A: This is a management experiment. Bighorn sheep were extirpated from the Catalinas during the early 1990s, yet the specific reason for the extirpation remains speculative. Yet, many possible factors influencing that extirpation have been addressed, including habitat improvements and recreational disturbance. Many years of study, planning and community coordination paved the way to the recent release in the Catalinas. Yet this remains a long-term project. Statewide, the department has relocated over 2,000 bighorn sheep since 1957. Translocations have been the primary tool that brought bighorn sheep from the estimated 1,500 animals in 1957 to the more than 5,500 we have in the state today.

This is the first effort to restore the population in the Catalina Mountains. The difficulty in restoring a population after it has been extirpated underscores the importance of maintaining those populations that are in place. Our objective is to establish a self-sustaining population, and we are doing everything we can to work toward this. This is a wildlife experiment that can inform bighorn sheep management statewide.

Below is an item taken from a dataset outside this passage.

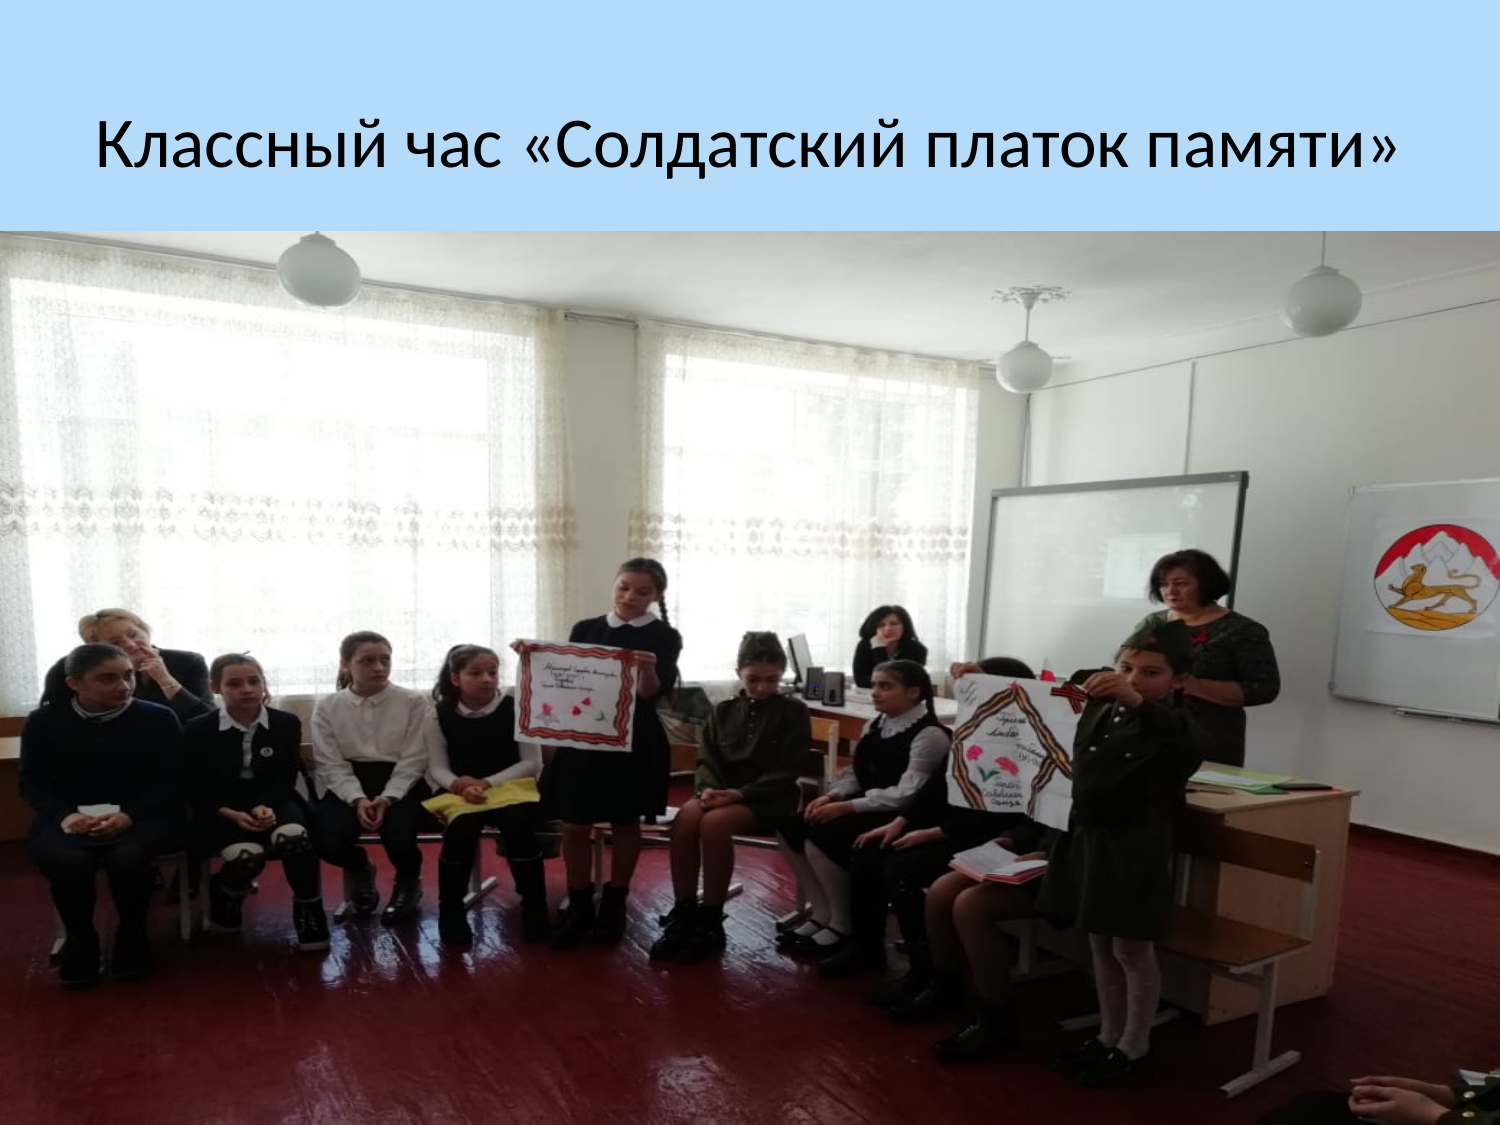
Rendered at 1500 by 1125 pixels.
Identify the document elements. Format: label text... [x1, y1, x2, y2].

picture [0, 231, 1500, 1125]
title Классный час «Солдатский платок памяти» [75, 45, 1425, 231]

Q: Might the project be canceled if sheep and lions continue to die? And if it were canceled, would the department consider recapturing the sheep and returning them to their home ranges?

A: This is a five-year program, and we are in this for the long haul. We are committed to working with and through our community partners to achieve the best possible outcomes.

The department is not planning to recapture any remaining bighorn sheep if the effort is discontinued. These bighorn sheep may find others in other nearby habitats, or simply join other pioneers that may explore into the Catalinas from those nearby habitats. Any recapture effort in this habitat would be risky for both biologists and bighorn sheep.

Q: Is there other information you would like to share?

A: We are using the latest science to work toward success of this project. That includes understanding the life histories of bighorn sheep and mountain lions.

Mountain lions and bighorn sheep differ in their longevity and reproductive capabilities. Mountain lions can live up to 13 years in the wild, although most are substantially younger. Female mountain lions typically breed for their first time between a year and half and 3 years of age. Females typically have twins, and give birth about once every year and a half. Survival to adult is variable, but ranges from 20 to 50 percent.

Bighorn sheep may live up to 12 years in the wild as well, although attaining this age is equally unlikely for bighorn sheep as it is for mountain lions. First breeding for females typically occurs during her second year. Ewes will typically have a single lamb annually, and lamb survival to adulthood is typically around 25 percent.

These natural history parameters give mountain lions the reproductive advantage over bighorn sheep. Within the Catalinas, this demographic advantage also extends to the potential for immigration of mountain lions from contiguous habitat, from which other mountain lions may move into any vacant habitat. Suitable bighorn sheep habitat is most often isolated to steeper ground with cliffs and peaks. Bighorn sheep have to cross substantial barriers, including highways and unsuitable habitat, to gain access to the Catalinas. That is why sheep had to be reintroduced, after having died out in the 1990s. Clearly, there is no danger of decimating mountain lion numbers.

And although the numbers themselves may favor mountain lions, the Catalinas are home to a robust deer and javelina population that mountain lions can also use for food.

Conservation of wildlife is a long-term and often a difficult pursuit, based on scientific research, observation and monitoring and experience, planning and coordination with land management agencies, local governments, organizations and citizens.

Conservation requires “boots on the ground” in all kinds of conditions and circumstances. The public’s passion for wildlife is of utmost importance. We seek to inform the public as to all aspects of the department’s management of wildlife.